# [GIVEN ENTRIES]

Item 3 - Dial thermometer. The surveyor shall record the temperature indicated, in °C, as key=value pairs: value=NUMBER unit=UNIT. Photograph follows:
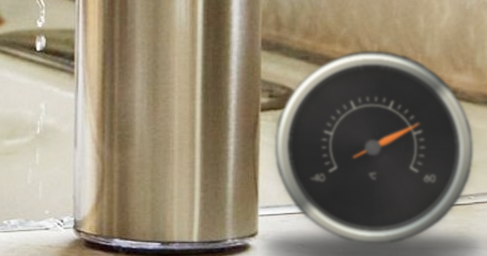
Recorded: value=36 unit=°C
---
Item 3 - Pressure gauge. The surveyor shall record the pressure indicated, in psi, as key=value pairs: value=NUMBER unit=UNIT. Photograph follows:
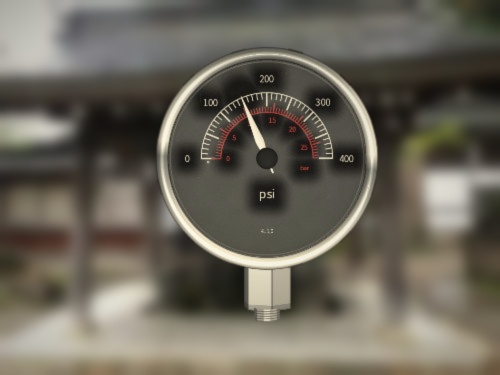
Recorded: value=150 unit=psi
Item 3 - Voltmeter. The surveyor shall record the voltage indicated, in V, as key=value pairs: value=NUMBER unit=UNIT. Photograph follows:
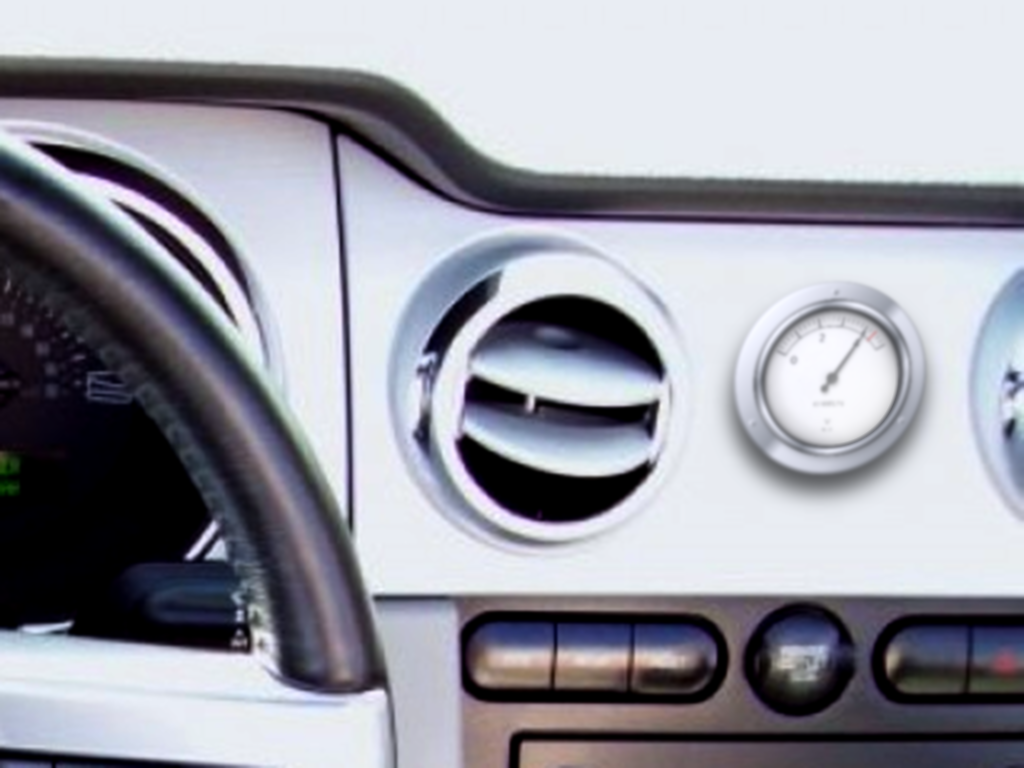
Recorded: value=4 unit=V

# [EXERCISE PROMPT]
Please turn the lines into a Markdown table with columns "Row" and "Line", starting with the line that contains "Item 3 - Pressure" and going on through the line that contains "Recorded: value=4 unit=V", skipping blank lines. Leave the pictures out of the answer.

# [OUTPUT FOR THIS EXERCISE]
| Row | Line |
|---|---|
| 1 | Item 3 - Pressure gauge. The surveyor shall record the pressure indicated, in psi, as key=value pairs: value=NUMBER unit=UNIT. Photograph follows: |
| 2 | Recorded: value=150 unit=psi |
| 3 | Item 3 - Voltmeter. The surveyor shall record the voltage indicated, in V, as key=value pairs: value=NUMBER unit=UNIT. Photograph follows: |
| 4 | Recorded: value=4 unit=V |